There was the mortgage-processing job, where the boss was at great pains on day 1 to tell me about the culture of ‘no blame, only teamwork’. And two months in when I uncovered an error that had been made with some mortgage cheques, he tried to guilt-trip me about the costly solution he’d have to implement — apparently assuming that because I’d uncovered the error, I’d also made it. (I hadn’t.)
There was the workplace I refer to as the Toxic Avenger, where my last defiant act was to act as a witness in a formal complaint of corporate bullying. I hadn’t really considered the aggressive, ignorant behaviour of my superiors to be bullying until I went to HR for something else & they showed me a copy of the Anti-Bullying Policy.
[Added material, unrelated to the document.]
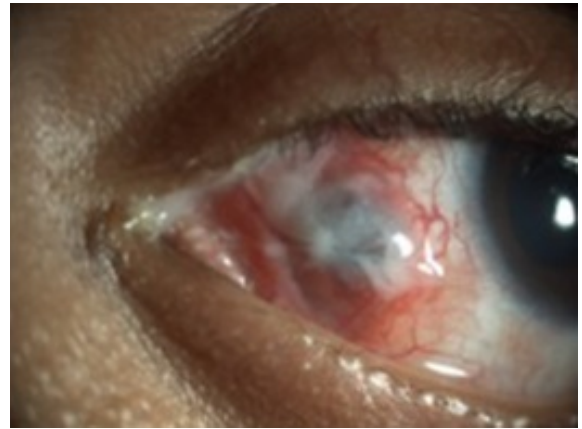
Figure 3: Resolving subconjunctival abscess with scleral necrosis and necrosed medial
Which was about when I realised that no one had ever described my exec director as accurately as that document. He was also a liar, but the policy didn’t cover that.
There was the Narcissism Is Me workplace, where the MD was prone to sending self-pitying emails to all staff about stuff he’d decided to take personally: staff leaving, staff not filling in their timesheets, staff calling him a moron (oh, wait, no one told him that, right?). He also had a nifty way of firing people or downsizing a role without ever actually having to pay out a redundancy. He wasn’t so much a liar as a man living in a land of complete make-believe, fantasising about his own efficacy in the chaotic organisation he’d fostered. Perhaps unsurprisingly, those at greatest geographical distance from him reported being the most happy in their jobs.
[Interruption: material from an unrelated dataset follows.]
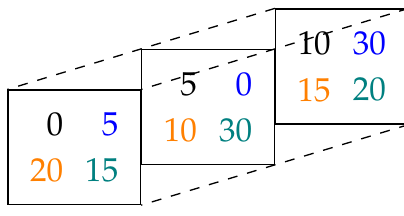
Figure 1. A sample 3D data grid.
Reading back over this list I can see the truth of the idea that people don’t leave bad workplaces, they leave bad bosses.
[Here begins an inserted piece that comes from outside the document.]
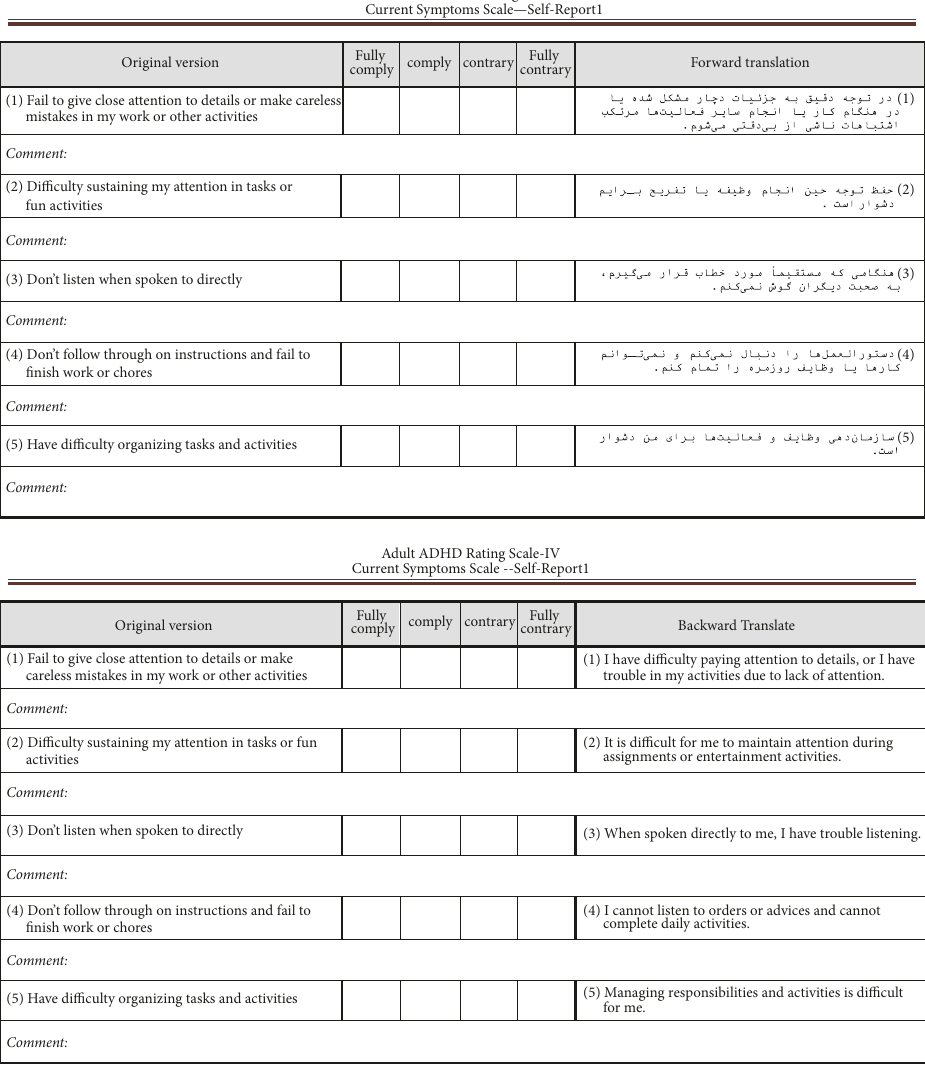
the scale capability for sound measurement with adequate psychometric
And of course, we must note the good jobs. The State Library job was a lot of fun. I loved working in a ‘cultural institution’, loved the events, loved the Library’s mission, loved the history, the building, loved a bunch of the people. The casual jobs I had while at or just after uni were great. I worked on campus in a bunch of roles: stuffing envelopes, staffing the info centre, admin-ing at the careers centre. None of it taxing, all of it cheering. The multimedia job I had (right before the internet ate all the multimedia technologies that weren’t net-specific) was also awesome for the 3 months it took the company to go bust.
But the caveat on each day job is that it must feed the writing. Occasionally this has felt like the inevitable failure to serve two masters. Sometimes — less often — it’s worked.
The multimedia fed the writing because it was both creative AND structured (I was a Macromedia Director author, in case anyone recognises that terminology) – but because I loved it I also worked a bunch of extra hours on it, which limited my writing time. In contrast, the Toxic Avenger allowed me a helluva lot of time (these were the years when I was most active in the blogosphere) but made me feel dead on the inside. It’s hard to write when you’re dead. Not so hard to blog, oddly.
I figure by now I’ve tried just about everything I can think of. I’ve tried the dead-end, dull job, I’ve tried the all-in, exhaustive job, & a bunch of patterns in between. I’ve tried a day-job in writing & several well outside. I’ve tried part-time & full-time work. I’ve learned what -– for want of a better word — works. I’ve tried my darnedest to maximise that stuff & minimise the rest.
And I think Eden Robins’ post over at Ecstatic Days is the picture-perfect day-job description. If you’re a similar kinda writer as me, that is.